Entscheidungsstichwort (Thema)
Körperschaftsteuer Sonstiges Verfahrensrecht/Abgabenordnung
Leitsatz (amtlich)
Die Anordnungen in Abschnitt 6 KStR 1955 entbehren insoweit der Rechtsgrundlage, als sie bei der Gewinnermittlung der Kurverwaltungen der Gemeinden die Betriebseinnahmen und die Betriebsausgaben nur zum Teil ansetzen und die Kurförderungsabgabe als steuerfrei behandeln.
Normenkette
KStG § 1 Abs. 1 Ziff. 6; KStR Abschn. 6; AO § 131
Tatbestand
Streitig ist die Ermittlung des steuerpflichtigen Einkommens der Kurverwaltung der Gemeinde X. für 1957.
Die Kurverwaltung hatte im Streitjahr 1957 unter anderem Einnahmen aus Kurtaxen, aus Fremdenverkehrsbeiträgen (Kurförderungsabgaben) und aus der Vermietung von Strandkörben. Die Fremdenverkehrsbeiträge wurden auf Grund einer Satzung der Gemeinde zur Deckung der besonderen Kosten der Werbung für den Kur- und Fremdenbetrieb von Einwohnern und juristischen Personen erhoben, die aus dem Kurbetrieb der Gemeinde Vorteile zogen. Diese Beiträge mußten nach Art. 1 Abs. 1 Buchst. b des Landesgesetzes zur änderung des preußischen Kommunalabgabengesetzes vom 16. Februar 1953 (GVBl für Schleswig- Holstein, A Nr. 4/53 S. 9) nach den Vorteilen bemessen werden.
Die Kurverwaltung ermittelte ihren Gewinn nach Abschnitt 6 KStR 1955 unter anderem in der Weise, daß sie die Kurtaxe nur zu 50 v. H. als Einnahme behandelte und den Fremdenverkehrsbeitrag außer Ansatz ließ.
Das Finanzamt beanstandete bei der Gewinnermittlung die Verteilung der Ausgaben auf den See- und Badebetrieb und die Strandkorbvermietung insoweit, als die Kurverwaltung 1/3 ihrer Aufwendungen für Veranstaltungen, für Unterhaltung der Gäste und für Reklame- und Werbekosten der Strandkorbvermietung zurechnete und damit diesen Teil der Ausgaben nicht um 50 v. H. kürzte. Das Finanzamt war der Auffassung, daß diese Aufwendungen ausschließlich mit dem See- und Badebetrieb und deshalb mit den Einnahmen aus der Kurtaxe in unmittelbarem wirtschaftlichem Zusammenhang stünden. Sie dürften deshalb bei Anwendung des Abschnitts 6 KStR 1955 bei der Gewinnermittlung nur mit 50 v. H. berücksichtigt werden. Dadurch ergebe sich statt eines Verlustes ein steuerpflichtiger Gewinn.
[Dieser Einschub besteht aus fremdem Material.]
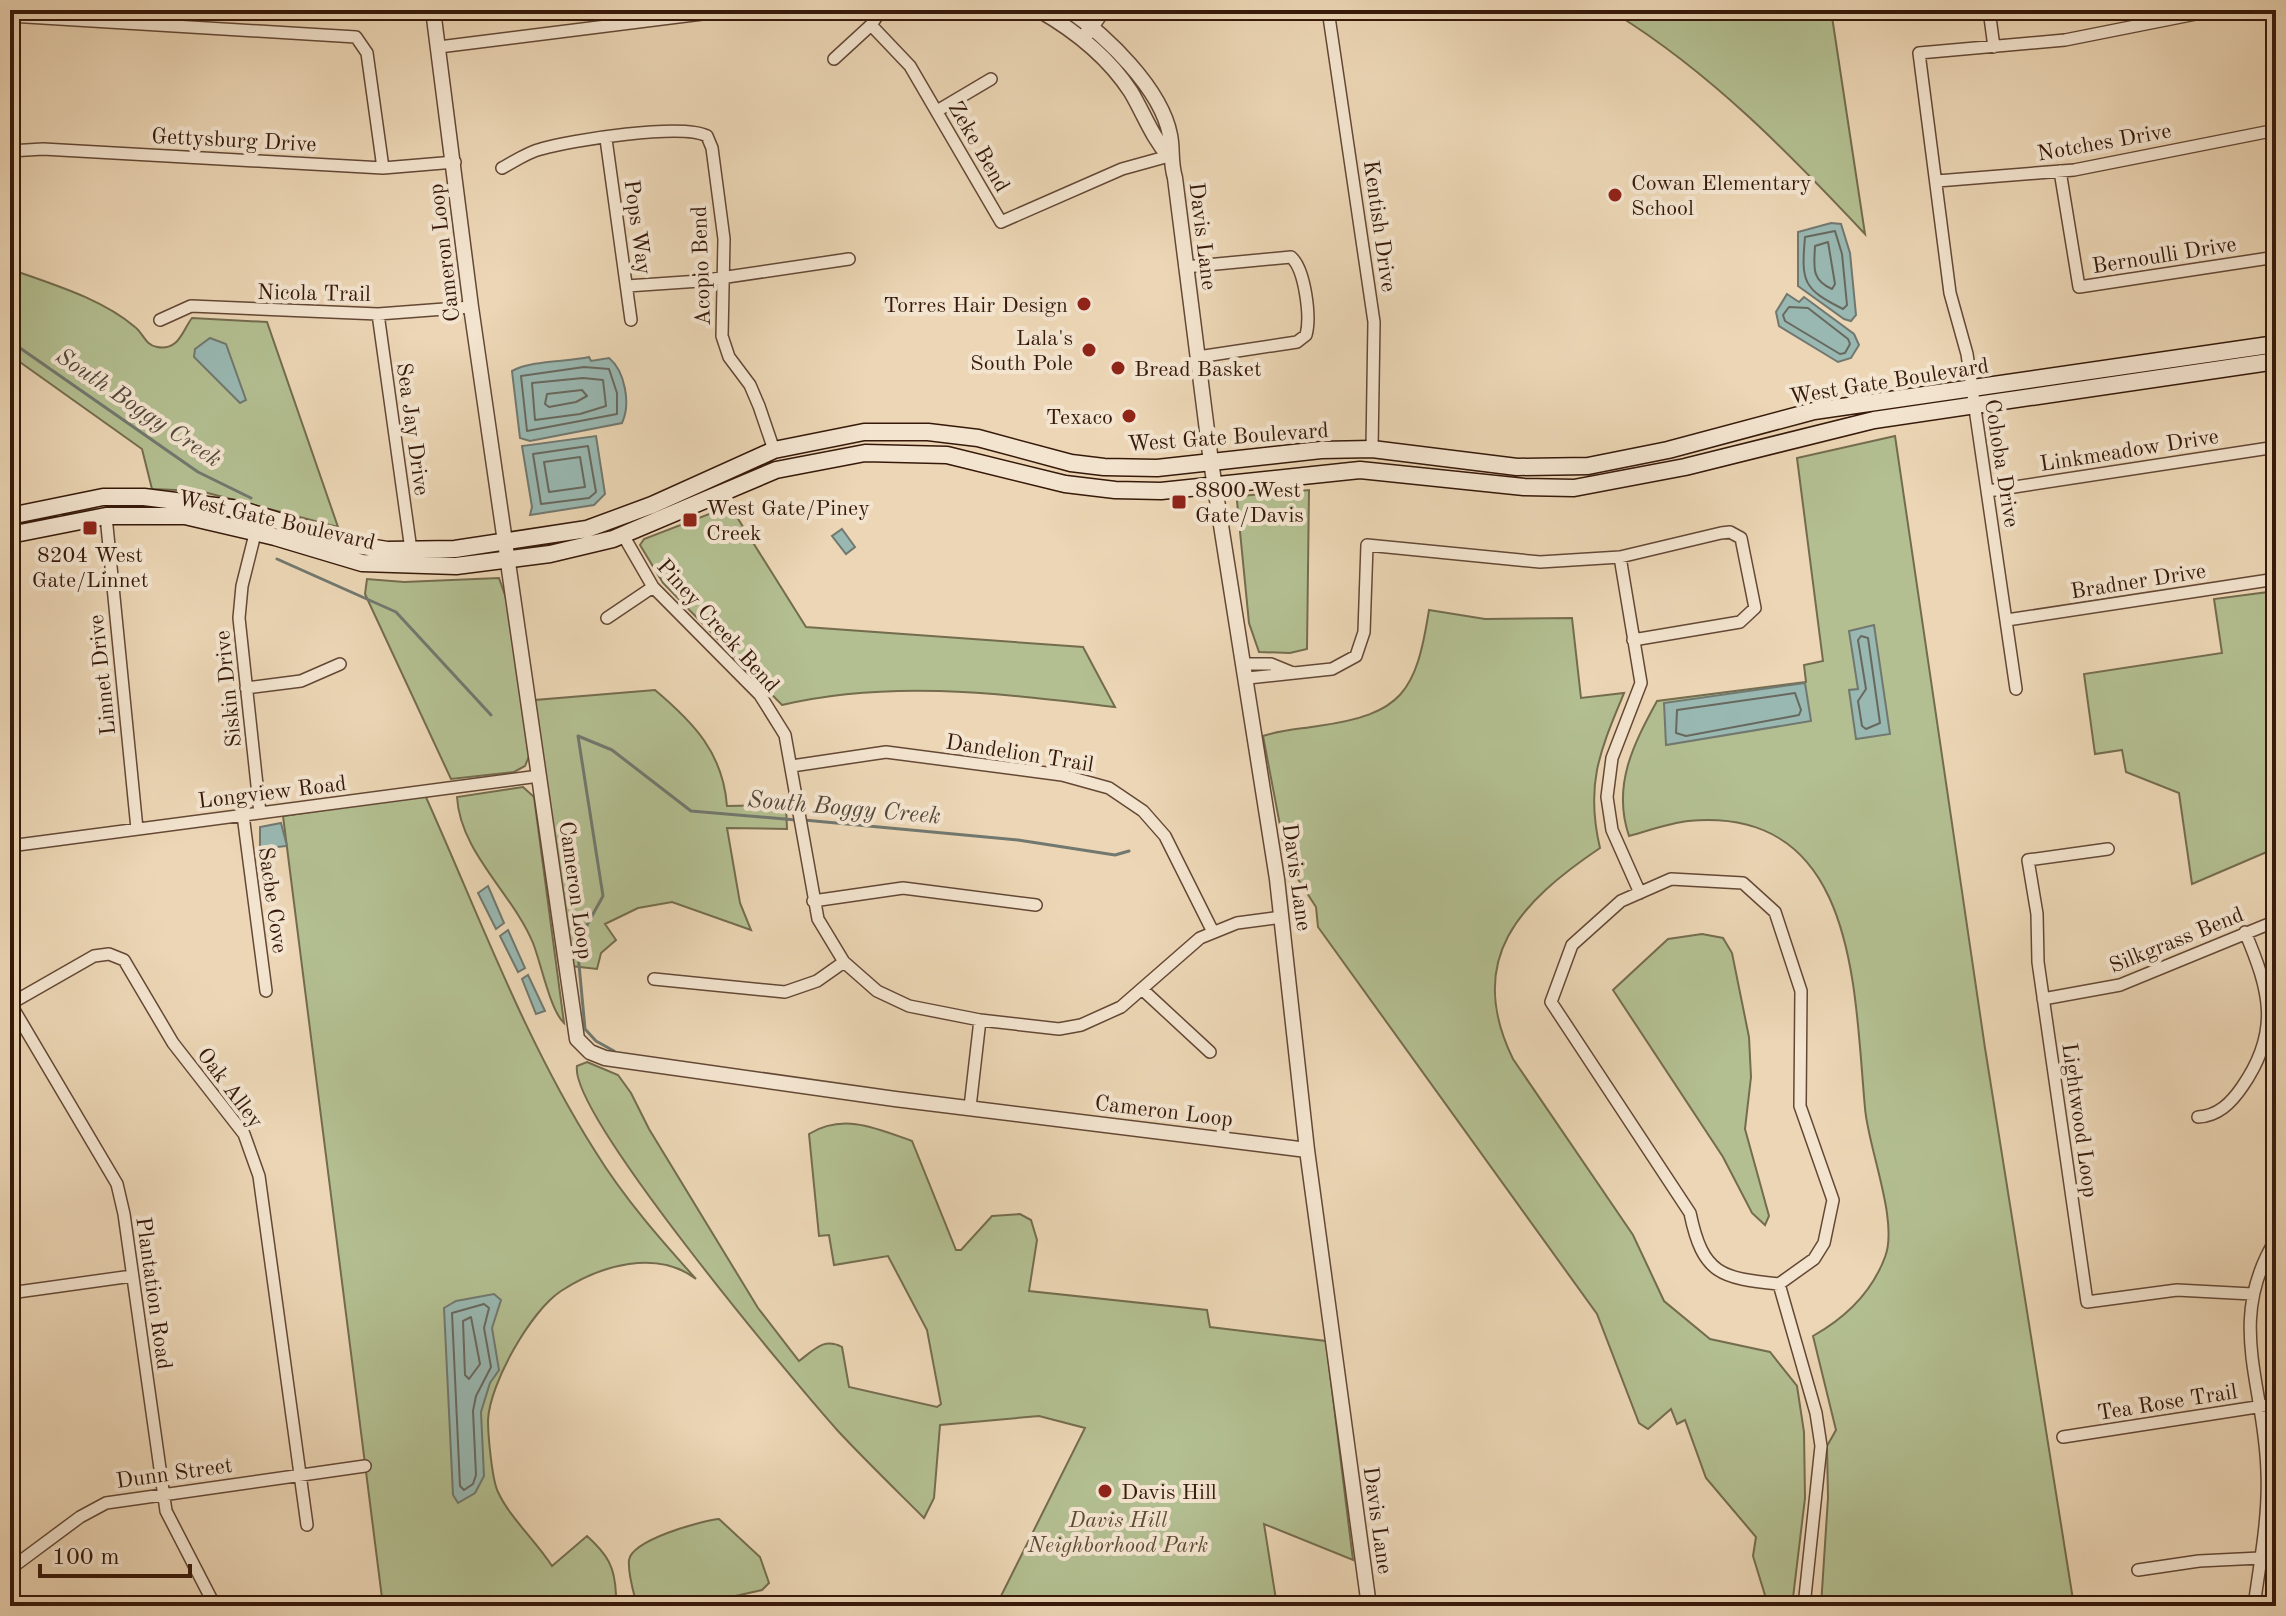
<svg xmlns="http://www.w3.org/2000/svg" width="2286" height="1616" font-family="'Old Standard TT',serif">
<style>
.green{fill:#b3bf91;stroke:#746c4e;stroke-width:2}
.water{fill:#99b8b2;stroke:#71786f;stroke-width:2}
.lines{fill:none;stroke-linecap:round;stroke-linejoin:round}
.shore{stroke:#68685e;stroke-width:2}
.stream{stroke:#71786f;stroke-width:3}
.minor-casing{stroke:#644835;stroke-width:14}
.tertiary-casing{stroke:#644835;stroke-width:17}
.secondary-casing{stroke:#36190a;stroke-width:19}
.minor{stroke:#f3e4cf;stroke-width:11}
.tertiary{stroke:#f3e4cf;stroke-width:14}
.secondary{stroke:#f3e4cf;stroke-width:16}
.poi-dot{fill:#8f2418;stroke:#f3e4cf;stroke-width:3}
.labels{text-anchor:middle;stroke-width:8;stroke-linejoin:round;paint-order:stroke}
.street-label{font-size:22px;fill:#36190a;stroke:#f3e4cf}
.poi-label{font-size:22px;fill:#36190a;stroke:#f3e4cf;text-anchor:start}
.park-label{font-size:22px;font-style:italic;fill:#5c4b32;stroke:#f3e4cf}
.water-label{font-size:24px;font-style:italic;fill:#54493c;stroke:#f3e4cf}
</style>
<rect width="100%" height="100%" fill="#ecd6b5"/>
<filter id="stains"><feTurbulence type="fractalNoise" baseFrequency=".0025" numOctaves="4"/><feColorMatrix values="0 0 0 0 .2 0 0 0 0 .09 0 0 0 0 .02 0 0 0 .5 -.17"/></filter>
<radialGradient id="worn" r=".72"><stop offset=".6" stop-color="#630" stop-opacity="0"/><stop offset="1" stop-color="#630" stop-opacity=".3"/></radialGradient>
<path class="green" d="M1641,10H1831L1865,234C1789,153 1711,73 1616,14Z
M10,269C51,284 101,298 135,327C143,333 145,345 157,347C179,351 182,331 192,318L267,322L338,527L200,491L152,489L142,449L10,355Z
M1895,436L1985,1048L2074,1606H1821L1828,1498L1827,1446L1836,1430L1813,1336C1845,1318 1872,1292 1885,1257C1899,1221 1868,1148 1865,1108C1854,990 1858,805 1688,821C1669,823 1648,831 1629,836C1612,786 1633,745 1657,701L1806,682L1804,665L1823,661L1797,458Z
M1309,490L1307,649L1290,653L1259,652L1249,623L1237,501L1241,496Z
M730,506L806,627L1083,647L1115,707C1003,694 893,679 782,705L663,583L640,545L644,539Z
M499,578L507,601L529,756L525,766L514,772L451,779L365,594L367,579L404,582Z
M2276,591V848L2192,884L2179,793L2126,772L2122,750L2095,754L2084,674L2222,653L2214,599Z
M1429,610L1485,619L1572,618L1581,698L1624,693C1600,751 1585,784 1600,848C1520,902 1464,959 1513,1059L1633,1235L1664,1301L1710,1339L1770,1352L1797,1386L1804,1432L1805,1498L1792,1606L1768,1605L1753,1556L1756,1537L1706,1478L1685,1420L1677,1424L1671,1409L1648,1429L1639,1423L1597,1314L1318,927L1316,907L1287,862L1263,736C1280,730 1300,729 1318,726C1403,714 1416,692 1429,610Z
M655,690C694,723 723,753 727,806L786,805L787,829L727,828L740,903L751,930L672,902L638,908L605,924L616,940L601,953L597,969L571,966L535,700Z
M523,787L534,797L564,1023C550,1010 541,963 533,943C513,894 460,852 457,797Z
M425,795C479,915 524,1039 595,1151C624,1198 660,1239 696,1279C657,1249 601,1265 561,1291C530,1312 490,1383 488,1420C488,1435 492,1480 498,1492C510,1518 536,1541 552,1566L587,1536C608,1555 615,1567 616,1595L605,1606H383L283,816Z
M1702,934L1723,938L1732,953L1749,1037L1751,1077L1745,1129L1769,1216L1765,1225L1752,1213L1723,1157L1613,990L1668,939Z
M587,1062L618,1075L631,1093L649,1129L758,1308L799,1361C814,1350 824,1337 842,1347L849,1387L937,1407L941,1404L927,1330L888,1256L834,1265L829,1235L819,1236L809,1134C843,1113 876,1128 912,1141L956,1250H961L992,1216L1020,1214L1031,1220L1037,1240L1029,1291L1207,1310L1210,1327L1326,1341L1353,1560L1264,1524L1277,1606H996L1085,1428L1039,1416L940,1425L934,1498L924,1518C895,1489 866,1461 838,1431C795,1383 569,1114 577,1066Z
M719,1519L760,1557L769,1583L762,1590L731,1597L713,1606H664L635,1598C632,1587 628,1572 629,1560C632,1540 700,1521 719,1519Z"/>
<path class="water" d="M1831,223L1841,224L1850,253L1856,315L1851,321L1844,319L1798,286V232Z
M1787,294L1799,302L1804,297L1854,334L1859,345L1851,358L1838,362L1779,326L1776,312Z
M210,338L226,344L246,400L240,403L194,357L195,349Z
M589,357L591,361L609,358C625,371 631,404 622,423L530,441L520,438L512,371C532,360 567,362 589,357Z
M596,436L605,494L594,505L530,515L532,507L522,446Z
M842,529L855,547L846,554L832,536Z
M1874,625L1890,734L1856,739L1849,690L1858,689L1849,631Z
M1805,683L1811,721L1666,745L1664,703Z
M281,823L287,846L260,849V827Z
M488,886L504,923L496,929L478,893Z
M508,930L525,968L518,972L500,936Z
M528,975L545,1011L536,1014L522,979Z
M494,1294L501,1300L492,1328L499,1370L490,1383L481,1412L484,1476L475,1493L458,1503L453,1495L444,1308L456,1301Z"/>
<g class="lines">
<path class="shore" d="M1835,231L1842,254L1847,305L1843,309C1803,289 1801,282 1805,237Z
M1828,242L1835,284L1832,289C1811,280 1814,267 1815,246Z
M1789,307L1808,308L1848,339L1850,344L1845,353L1840,354L1785,321L1783,315Z
M584,367L609,369L617,393V414L527,431L521,376Z
M583,378L603,380L606,406L580,414L535,420L532,383Z
M582,390L587,396L576,402L549,407L545,404L547,394Z
M588,446L596,492L589,498L541,504L533,454Z
M580,457L585,487L549,492L544,462Z
M1861,636L1868,638L1880,723L1866,729L1862,726L1858,701L1866,689L1858,640Z
M1795,693L1801,710L1799,715L1686,736L1676,733L1677,710Z
M484,1304L489,1308L484,1328L491,1367L476,1396L473,1411L476,1475L473,1484L464,1490L460,1486L452,1313Z
M471,1317L480,1364L469,1379L465,1375L463,1321Z"/>
<path class="stream" d="M10,341L198,472L251,498
M277,559L396,612L491,715
M804,820L1018,840L1115,855L1129,851
M614,1051L596,1041L585,1029L577,943L603,896L578,736L612,750L691,811L796,820"/>
<defs>
<path id="minor" d="M1328,10L1374,322L1372,449
M1989,10L1994,47
M10,16L356,37L367,53L383,168
M871,25L910,66L1001,222L1122,169L1169,156
M439,47L726,11
M834,59L871,25L881,10
M937,111L991,79
M606,139L631,320
M10,151L43,149L383,168L455,162
M502,168C515,161 528,152 541,149C571,140 682,123 707,136L712,148L724,239L722,336L729,357L750,385L759,406L774,450
M2060,171L2079,287L2276,257
M1937,181L2074,170L2276,130
M1185,267L1291,257C1305,269 1311,317 1306,335L1297,342L1198,357
M627,286L700,281L849,259
M378,314L411,550
M160,320L191,306L378,314L471,307
M1988,491L2276,447
M106,516L137,829
M257,526L242,586L239,618L260,813
M623,535L653,587L760,695L785,735L818,919L844,962L877,991L909,1006L980,1020L1059,1029L1081,1025L1121,1007L1200,938L1237,923L1282,917
M607,618L653,587
M2007,620L2276,579
M1633,640L1740,622L1755,608L1741,538L1730,532L1721,533L1620,557L1641,683L1612,758L1607,797L1612,830L1640,893
M1246,664H1271L1293,673
M1248,678L1332,669L1356,656L1364,632L1367,545L1540,562L1620,557
M246,688L301,681L340,664
M2016,689L1967,354L1950,293L1919,53L2065,40L2216,10
M792,766L886,752L1062,775L1109,788L1143,811L1165,836L1213,932
M243,815L266,991
M10,846L539,776
M2108,849L2028,860L2037,914L2038,962L2087,1302L2177,1290L2252,1294
M813,901L903,888L1036,905
M654,979L785,992L817,981L844,962
M1143,990L1210,1052
M2043,999L2120,985L2276,921
M10,1003L117,1184L124,1214L166,1511L215,1606
M10,1004L94,956L109,954L124,960L173,1043L244,1134L259,1176L307,1525
M970,1107L980,1020
M2198,1117C2218,1116 2231,1103 2242,1087C2281,1031 2270,991 2245,932
M1779,1284L1814,1259L1824,1243L1833,1200L1800,1106L1801,991L1775,912L1743,883L1671,879L1621,901L1572,945L1551,1002L1690,1213C1703,1275 1721,1278 1779,1284L1816,1413L1821,1446L1804,1606
M10,1293L132,1276
M2063,1437L2276,1404
M10,1569L80,1517L106,1503L365,1466
M2138,1570L2199,1561L2260,1558
M194,1606L210,1597
M2254,1606C2260,1562 2269,1516 2267,1472C2265,1384 2225,1322 2276,1239"/>
<path id="tertiary" d="M433,10L471,307L577,1039L590,1052L605,1058L895,1099L1307,1150
M1039,10C1074,30 1109,58 1131,92C1144,114 1152,137 1169,156
M1069,10C1106,36 1161,88 1170,135C1173,149 1170,161 1175,178L1211,462L1277,879L1307,1150L1369,1606
M1087,33L1103,10"/>
<path id="secondary" d="M10,516L103,497H144L239,509L357,545L387,550L455,549L587,529L652,505L774,450L864,432H928L978,438L1071,463L1104,467L1157,468L1321,450L1372,449L1517,467L1588,466L1668,450L1814,411L2276,344
M10,535L106,516H185L275,537L362,563L456,566L550,554L613,539L776,470L865,453L947,455L1065,484L1115,490L1161,491L1360,470L1524,487L1574,488L1685,467L1874,420L2276,361"/>
</defs>
<use href="#minor" class="minor-casing"/>
<use href="#tertiary" class="tertiary-casing"/>
<use href="#secondary" class="secondary-casing"/>
<use href="#minor" class="minor"/>
<use href="#tertiary" class="tertiary"/>
<use href="#secondary" class="secondary"/>
</g>
<g class="poi-dot">
<circle cx="1615" cy="195" r="8"/>
<circle cx="1084" cy="304" r="8"/>
<circle cx="1089" cy="350" r="8"/>
<circle cx="1118" cy="368" r="8"/>
<circle cx="1129" cy="416" r="8"/>
<rect x="1171" y="494" width="16" height="16" rx="4"/>
<rect x="682" y="512" width="16" height="16" rx="4"/>
<rect x="82" y="520" width="16" height="16" rx="4"/>
<circle cx="1105" cy="1491" r="8"/>
</g>
<g class="labels">
<g class="street-label">
<text transform="translate(234 139) rotate(3)" y="8">Gettysburg Drive</text>
<text transform="translate(2104 141) rotate(-10)" y="8">Notches Drive</text>
<text transform="translate(980 146) rotate(60)" y="8">Zeke Bend</text>
<text transform="translate(1381 226) rotate(82)" y="8">Kentish Drive</text>
<text transform="translate(639 227) rotate(82)" y="8">Pops Way</text>
<text transform="translate(1204 236) rotate(83)" y="8">Davis Lane</text>
<text transform="translate(443 253) rotate(-97)" y="8">Cameron Loop</text>
<text transform="translate(2164 254) rotate(-9)" y="8">Bernoulli Drive</text>
<text transform="translate(700 266) rotate(-92)" y="8">Acopio Bend</text>
<text transform="translate(314 292) rotate(1)" y="8">Nicola Trail</text>
<text transform="translate(1889 380) rotate(-9)" y="8">West Gate Boulevard</text>
<text transform="translate(414 429) rotate(82)" y="8">Sea Jay Drive</text>
<text transform="translate(1228 436) rotate(-4)" y="8">West Gate Boulevard</text>
<text transform="translate(2129 449) rotate(-9)" y="8">Linkmeadow Drive</text>
<text transform="translate(2003 463) rotate(81)" y="8">Cohoba Drive</text>
<text transform="translate(277 519) rotate(13)" y="8">West Gate Boulevard</text>
<text transform="translate(2138 580) rotate(-9)" y="8">Bradner Drive</text>
<text transform="translate(719 625) rotate(48)" y="8">Piney Creek Bend</text>
<text transform="translate(101 675) rotate(-96)" y="8">Linnet Drive</text>
<text transform="translate(227 689) rotate(-96)" y="8">Siskin Drive</text>
<text transform="translate(1020 752) rotate(9)" y="8">Dandelion Trail</text>
<text transform="translate(272 791) rotate(-7)" y="8">Longview Road</text>
<text transform="translate(1298 877) rotate(82)" y="8">Davis Lane</text>
<text transform="translate(577 890) rotate(82)" y="8">Cameron Loop</text>
<text transform="translate(274 900) rotate(82)" y="8">Sacbe Cove</text>
<text transform="translate(2176 939) rotate(-22)" y="8">Silkgrass Bend</text>
<text transform="translate(231 1087) rotate(53)" y="8">Oak Alley</text>
<text transform="translate(1164 1110) rotate(7)" y="8">Cameron Loop</text>
<text transform="translate(2081 1120) rotate(82)" y="8">Lightwood Loop</text>
<text transform="translate(155 1293) rotate(82)" y="8">Plantation Road</text>
<text transform="translate(2167 1401) rotate(-9)" y="8">Tea Rose Trail</text>
<text transform="translate(174 1472) rotate(-8)" y="8">Dunn Street</text>
<text transform="translate(1379 1520) rotate(82)" y="8">Davis Lane</text>
</g>
<g class="poi-label">
<text x="1631" y="190">Cowan Elementary<tspan x="1631" dy="25">School</tspan></text>
<text x="1068" y="312" text-anchor="end">Torres Hair Design</text>
<text x="1073" y="345" text-anchor="end">Lala's<tspan x="1073" dy="25">South Pole</tspan></text>
<text x="1134" y="376">Bread Basket</text>
<text x="1113" y="424" text-anchor="end">Texaco</text>
<text x="1195" y="497">8800 West<tspan x="1195" dy="25">Gate/Davis</tspan></text>
<text x="706" y="515">West Gate/Piney<tspan x="706" dy="25">Creek</tspan></text>
<text x="90" y="562" text-anchor="middle">8204 West<tspan x="90" dy="25">Gate/Linnet</tspan></text>
<text x="1121" y="1499">Davis Hill</text>
</g>
<g class="park-label">
<text x="1118" y="1527">Davis Hill<tspan x="1118" dy="25">Neighborhood Park</tspan></text>
</g>
<g class="water-label">
<text transform="translate(139 407) rotate(34)" y="8">South Boggy Creek</text>
<text transform="translate(844 807) rotate(5)" y="8">South Boggy Creek</text>
</g>
</g>
<rect width="2286" height="1616" fill="none" stroke="#ecd6b5" stroke-width="40"/>
<rect x="12" y="12" width="2262" height="1592" fill="none" stroke="#36190a" stroke-width="4"/>
<rect x="20" y="20" width="2246" height="1576" fill="none" stroke="#36190a" stroke-width="2"/>
<path d="M40 1564v12h150v-12" fill="none" stroke="#36190a" stroke-width="4"/>
<text x="52" y="1564" font-size="24" fill="#36190a" stroke="#f3e4cf" stroke-width="6" paint-order="stroke">100 m</text>
<rect width="100%" height="100%" filter="url(#stains)"/>
<rect width="100%" height="100%" fill="url(#worn)"/>
</svg>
Der Einspruch der Kurverwaltung blieb erfolglos. Ihre Berufung hatte Erfolg. Das Finanzgericht begründete seine Entscheidung im wesentlichen wie folgt. Es handle sich bei den Bestimmungen des Abschnitts 6 KStR 1955 um eine typische Billigkeitsmaßnahme, die von den Steuergerichten zu beachten und auszulegen sei, weil ähnliche Bestimmungen bereits in den ergänzenden Anweisungen zu den KStR 1946 enthalten seien. Ein Teil der Kosten der Werbung entfalle auf die Vermietung von Strandkörben, da die Prospekte der Kurverwaltung auch Aufnahmen des mit Strandkörben besetzten Strandes und Angaben über die Mieten für Strandkörbe enthielten. Gegen die Schätzung der Kurverwaltung, die ein Drittel dieser Ausgaben der Strandkorbvermietung zurechne, sei nichts einzuwenden.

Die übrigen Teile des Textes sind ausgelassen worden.